> **TO DO**:
Using the material below, write out every entry exactly.

> **DATA TO EXAMINE**:
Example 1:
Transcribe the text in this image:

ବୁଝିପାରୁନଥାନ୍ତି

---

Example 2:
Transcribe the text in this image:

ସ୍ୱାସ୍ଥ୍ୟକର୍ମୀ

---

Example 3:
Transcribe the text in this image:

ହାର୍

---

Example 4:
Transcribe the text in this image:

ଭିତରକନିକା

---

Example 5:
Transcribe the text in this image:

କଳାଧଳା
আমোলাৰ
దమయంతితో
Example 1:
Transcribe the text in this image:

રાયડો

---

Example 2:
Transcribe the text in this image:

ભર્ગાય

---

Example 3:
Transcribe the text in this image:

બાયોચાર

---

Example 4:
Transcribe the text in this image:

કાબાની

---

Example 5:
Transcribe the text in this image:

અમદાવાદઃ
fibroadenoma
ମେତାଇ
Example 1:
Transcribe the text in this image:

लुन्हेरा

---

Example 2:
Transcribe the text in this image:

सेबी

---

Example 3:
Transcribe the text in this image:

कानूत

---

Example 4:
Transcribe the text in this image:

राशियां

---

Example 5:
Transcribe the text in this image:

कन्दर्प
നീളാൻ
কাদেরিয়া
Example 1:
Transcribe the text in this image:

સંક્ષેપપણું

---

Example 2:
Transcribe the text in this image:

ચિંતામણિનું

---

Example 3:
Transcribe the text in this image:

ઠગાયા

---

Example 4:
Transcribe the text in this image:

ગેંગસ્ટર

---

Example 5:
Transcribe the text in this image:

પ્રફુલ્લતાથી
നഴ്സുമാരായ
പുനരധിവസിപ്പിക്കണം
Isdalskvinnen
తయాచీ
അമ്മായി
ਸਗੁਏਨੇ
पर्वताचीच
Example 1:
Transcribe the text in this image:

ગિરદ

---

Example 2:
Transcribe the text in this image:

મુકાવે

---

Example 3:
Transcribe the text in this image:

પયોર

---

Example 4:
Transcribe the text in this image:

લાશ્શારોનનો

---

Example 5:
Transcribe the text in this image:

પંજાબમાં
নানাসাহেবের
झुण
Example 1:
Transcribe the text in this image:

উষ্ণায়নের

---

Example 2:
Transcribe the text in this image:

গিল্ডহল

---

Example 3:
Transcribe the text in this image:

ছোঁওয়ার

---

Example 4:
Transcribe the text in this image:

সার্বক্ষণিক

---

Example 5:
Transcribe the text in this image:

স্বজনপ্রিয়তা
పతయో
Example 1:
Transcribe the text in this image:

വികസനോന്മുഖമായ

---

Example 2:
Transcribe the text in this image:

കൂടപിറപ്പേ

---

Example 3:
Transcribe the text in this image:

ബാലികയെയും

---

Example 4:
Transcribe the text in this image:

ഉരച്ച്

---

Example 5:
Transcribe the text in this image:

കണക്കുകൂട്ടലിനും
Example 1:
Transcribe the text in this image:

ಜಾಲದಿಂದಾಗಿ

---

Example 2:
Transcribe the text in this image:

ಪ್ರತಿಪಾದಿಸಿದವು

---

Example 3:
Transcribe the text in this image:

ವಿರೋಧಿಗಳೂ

> **OUTPUT FOR THIS TASK**:
Example 1:
Transcribe the text in this image:

ବୁଝିପାରୁନଥାନ୍ତି

---

Example 2:
Transcribe the text in this image:

ସ୍ୱାସ୍ଥ୍ୟକର୍ମୀ

---

Example 3:
Transcribe the text in this image:

ହାର୍

---

Example 4:
Transcribe the text in this image:

ଭିତରକନିକା

---

Example 5:
Transcribe the text in this image:

କଳାଧଳା
আমোলাৰ
దమయంతితో
Example 1:
Transcribe the text in this image:

રાયડો

---

Example 2:
Transcribe the text in this image:

ભર્ગાય

---

Example 3:
Transcribe the text in this image:

બાયોચાર

---

Example 4:
Transcribe the text in this image:

કાબાની

---

Example 5:
Transcribe the text in this image:

અમદાવાદઃ
fibroadenoma
ମେତାଇ
Example 1:
Transcribe the text in this image:

लुन्हेरा

---

Example 2:
Transcribe the text in this image:

सेबी

---

Example 3:
Transcribe the text in this image:

कानूत

---

Example 4:
Transcribe the text in this image:

राशियां

---

Example 5:
Transcribe the text in this image:

कन्दर्प
നീളാൻ
কাদেরিয়া
Example 1:
Transcribe the text in this image:

સંક્ષેપપણું

---

Example 2:
Transcribe the text in this image:

ચિંતામણિનું

---

Example 3:
Transcribe the text in this image:

ઠગાયા

---

Example 4:
Transcribe the text in this image:

ગેંગસ્ટર

---

Example 5:
Transcribe the text in this image:

પ્રફુલ્લતાથી
നഴ്സുമാരായ
പുനരധിവസിപ്പിക്കണം
Isdalskvinnen
తయాచీ
അമ്മായി
ਸਗੁਏਨੇ
पर्वताचीच
Example 1:
Transcribe the text in this image:

ગિરદ

---

Example 2:
Transcribe the text in this image:

મુકાવે

---

Example 3:
Transcribe the text in this image:

પયોર

---

Example 4:
Transcribe the text in this image:

લાશ્શારોનનો

---

Example 5:
Transcribe the text in this image:

પંજાબમાં
নানাসাহেবের
झुण
Example 1:
Transcribe the text in this image:

উষ্ণায়নের

---

Example 2:
Transcribe the text in this image:

গিল্ডহল

---

Example 3:
Transcribe the text in this image:

ছোঁওয়ার

---

Example 4:
Transcribe the text in this image:

সার্বক্ষণিক

---

Example 5:
Transcribe the text in this image:

স্বজনপ্রিয়তা
పతయో
Example 1:
Transcribe the text in this image:

വികസനോന്മുഖമായ

---

Example 2:
Transcribe the text in this image:

കൂടപിറപ്പേ

---

Example 3:
Transcribe the text in this image:

ബാലികയെയും

---

Example 4:
Transcribe the text in this image:

ഉരച്ച്

---

Example 5:
Transcribe the text in this image:

കണക്കുകൂട്ടലിനും
Example 1:
Transcribe the text in this image:

ಜಾಲದಿಂದಾಗಿ

---

Example 2:
Transcribe the text in this image:

ಪ್ರತಿಪಾದಿಸಿದವು

---

Example 3:
Transcribe the text in this image:

ವಿರೋಧಿಗಳೂ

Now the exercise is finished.